Takatori ware is well known to practitioners of the tea ceremony, but its relatively limited and specialized production has caused its four hundred year history to be overlooked by many lovers of Japanese ceramics. The various tribulations and triumphs of the Takatori potters are remarkably well documented in a number of historical sources dating from the Edo period (1615-1867), bringing a moving, human side to the story of these elegant wares. Furthermore, archaeological excavation of a majority of the seven Takatori kilnsites, has helped to define the stylistic development of the wares. Thus, both the historical significance and the aesthetic appeal of Takatori ware make it worthy of wider recognition.
As was the case with other high-fired ceramics from southwestern Japan, including Arita (Imari), Satsuma, Hagi and Karatsu, the first makers of Takatori ware were Korean potters who were brought to Japan during and immediately following the Japanese invasions of Korea between 1592 and 1598. Takatori ware was the official ceramic of the Kuroda, rulers of Chikuzen province (now Fukuoka prefecture), for nearly 300 years until the abolition of the domain system in 1871.
The Beginnings of Takatori Ware and the Eimanji Takuma Kiln (ca. 1600 - 1614)
Although most of the Korean potters were brought to Japan as captives, it appears that the first Takatori potter, whose Korean name was Palsan, may have come willingly, since his wife and child were allowed to accompany him and he was given a generous stipend by Kuroda Nagamasa (memorial portrait as a monk, above), the warlord responsible for his arrival. In 1600, Nagamasa and his army of retainers, were awarded the province of Chikuzen, located on the northern coast of Kyushu, as a reward for services rendered in the battle of Sekigahara, in which Tokugawa Ieyasu and his supporters defeated Ishida Mitsunari and the supporters of Hideyoshi's heir, gaining control over the entire country. Soon after, Palsan and his father-in-law, known only by his Japanese name Shinkurô, built a kiln on the eastern border of the province, at the base of Takatori Mountain (east of present-day Nôgata city). Kuroda Nagamasa gave Palsan the family name 'Takatori' after the site of the kiln, and changed his Korean name to the Japanese name of Hachizô.

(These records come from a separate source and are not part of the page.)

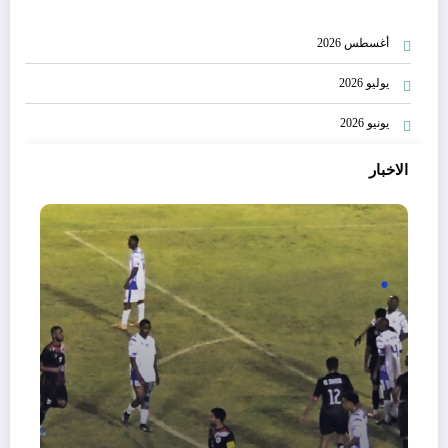
أغسطس 2026
يوليو 2026
يونيو 2026
الاخبار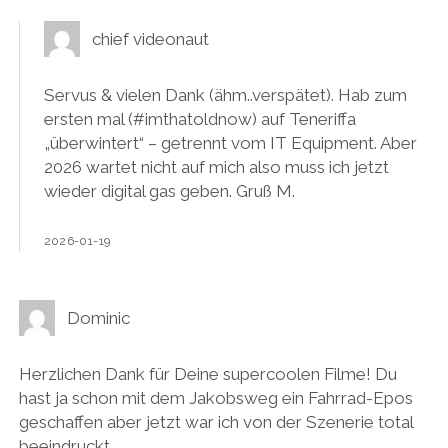
chief videonaut
Servus & vielen Dank (ähm..verspätet). Hab zum
ersten mal (#imthatoldnow) auf Teneriffa
„überwintert“ – getrennt vom IT Equipment. Aber
2026 wartet nicht auf mich also muss ich jetzt
wieder digital gas geben. Gruß M.
2026-01-19
Dominic
Herzlichen Dank für Deine supercoolen Filme! Du
hast ja schon mit dem Jakobsweg ein Fahrrad-Epos
geschaffen aber jetzt war ich von der Szenerie total
beeindruckt…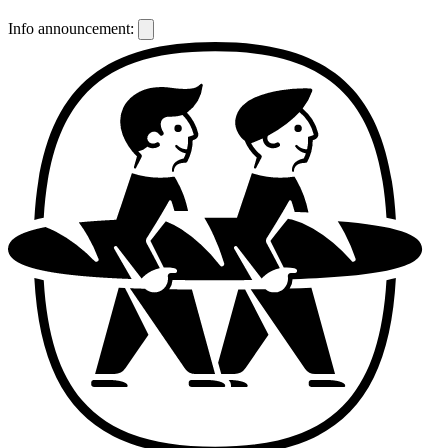
Info announcement: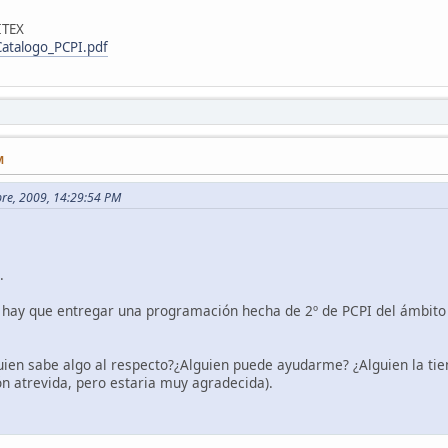
DITEX
Catalogo_PCPI.pdf
M
bre, 2009, 14:29:54 PM
.
o hay que entregar una programación hecha de 2º de PCPI del ámbito ci
uien sabe algo al respecto?¿Alguien puede ayudarme? ¿Alguien la ti
ión atrevida, pero estaria muy agradecida).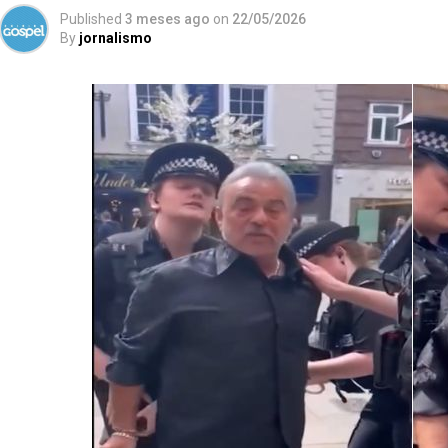
Published
3 meses ago
on
22/05/2026
By
jornalismo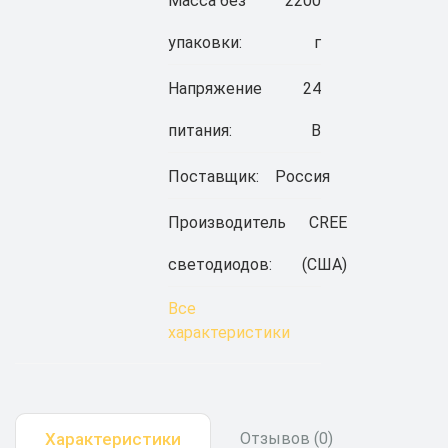
Масса без
2200
упаковки:
г
Напряжение
24
питания:
В
Поставщик:
Россия
Производитель
CREE
светодиодов:
(США)
Все
характеристики
Характеристики
Отзывов (0)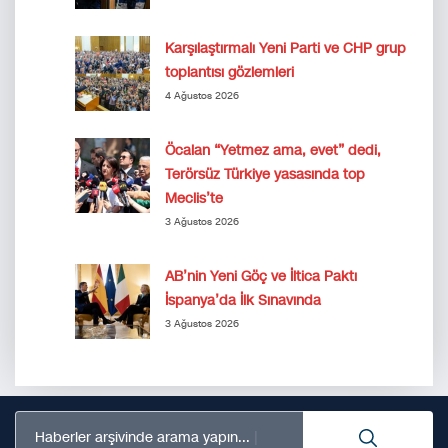
Karşılaştırmalı Yeni Parti ve CHP grup
toplantısı gözlemleri
4 Ağustos 2026
Öcalan “Yetmez ama, evet” dedi,
Terörsüz Türkiye yasasında top
Meclis’te
3 Ağustos 2026
AB’nin Yeni Göç ve İltica Paktı
İspanya’da İlk Sınavında
3 Ağustos 2026
Haberler arşivinde arama yapın...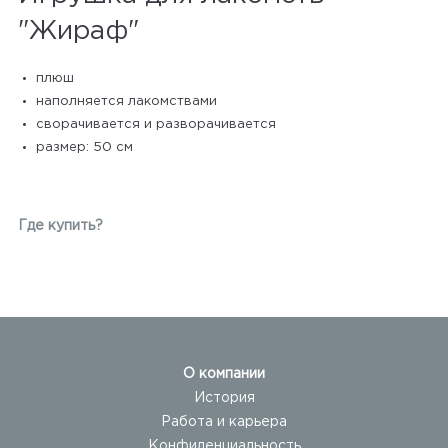
"Жираф"
плюш
наполняется лакомствами
сворачивается и разворачивается
размер: 50 см
Где купить?
О компании
История
Работа и карьера
Конфиденциальность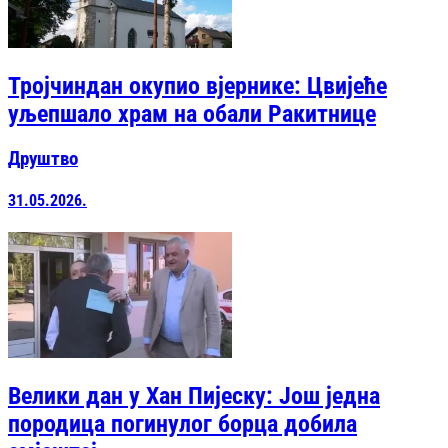
Тројчиндан окупио вјернике: Цвијеће
уљепшало храм на обали Ракитнице
Друштво
31.05.2026.
Велики дан у Хан Пијеску: Још једна
породица погинулог борца добила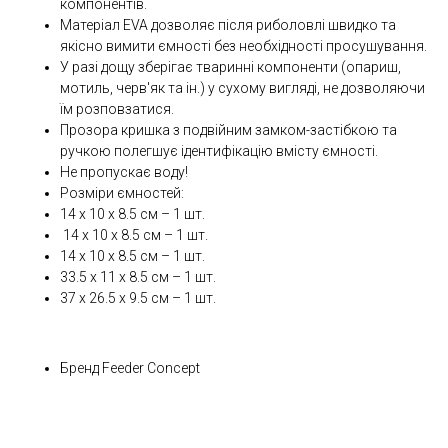
компонентів.
Матеріал EVA дозволяє після риболовлі швидко та
якісно вимити ємності без необхідності просушування.
У разі дощу зберігає тваринні компоненти (опариш,
мотиль, черв'як та ін.) у сухому вигляді, не дозволяючи
їм розповзатися.
Прозора кришка з подвійним замком-застібкою та
ручкою полегшує ідентифікацію вмісту ємності.
Не пропускає воду!
Розміри ємностей:
14 х 10 х 8.5 см – 1 шт.
14 х 10 х 8.5 см – 1 шт.
14 х 10 х 8.5 см – 1 шт.
33.5 х 11 х 8.5 см – 1 шт.
37 х 26.5 х 9.5 см – 1 шт.
Бренд Feeder Concept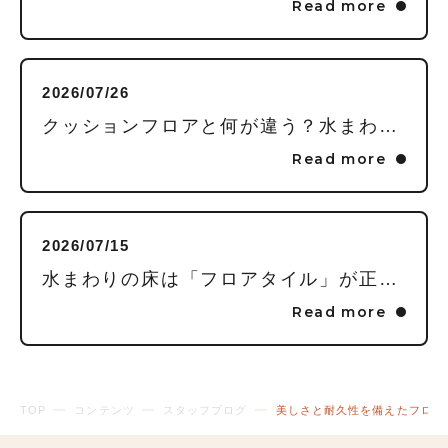
Read more
2026/07/26
クッションフロアと何が違う？水まわりの床に「フロアタイル」を推す理由
Read more
2026/07/15
水まわりの床は「フロアタイル」が正解！家事が劇的にラクになる3つの理由
Read more
TOP
コンテンツ
スタッフブログ
美しさと耐久性を備えたフロー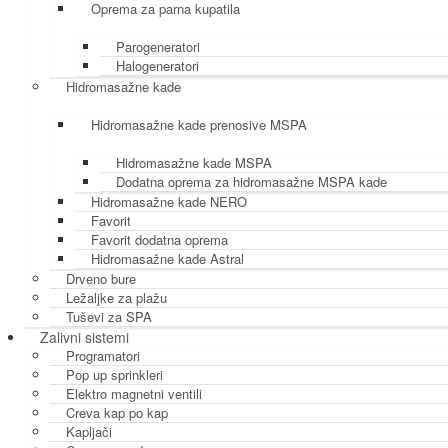
Oprema za parna kupatila
Parogeneratori
Halogeneratori
Hidromasažne kade
Hidromasažne kade prenosive MSPA
Hidromasažne kade MSPA
Dodatna oprema za hidromasažne MSPA kade
Hidromasažne kade NERO
Favorit
Favorit dodatna oprema
Hidromasažne kade Astral
Drveno bure
Ležaljke za plažu
Tuševi za SPA
Zalivni sistemi
Programatori
Pop up sprinkleri
Elektro magnetni ventili
Creva kap po kap
Kapljači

Today, the site of the first Takatori kiln is known as Eimanji Takuma. The site has been excavated by archaeologists who found that the wares made there by Takatori Hachizô and his helpers were of a dark colored, sandy clay and were covered in simple glazes based on straw ash and wood ash. Many of the pieces were thickly made as a result of the poor fire-resistance of the clay, and were utilitarian in nature, although some wares for tea were fired at Eimanji Takuma as well. The kiln structure was of the 'split-bamboo' type of 'climbing' kiln commonly found in Korea in the sixteenth century and had six chambers.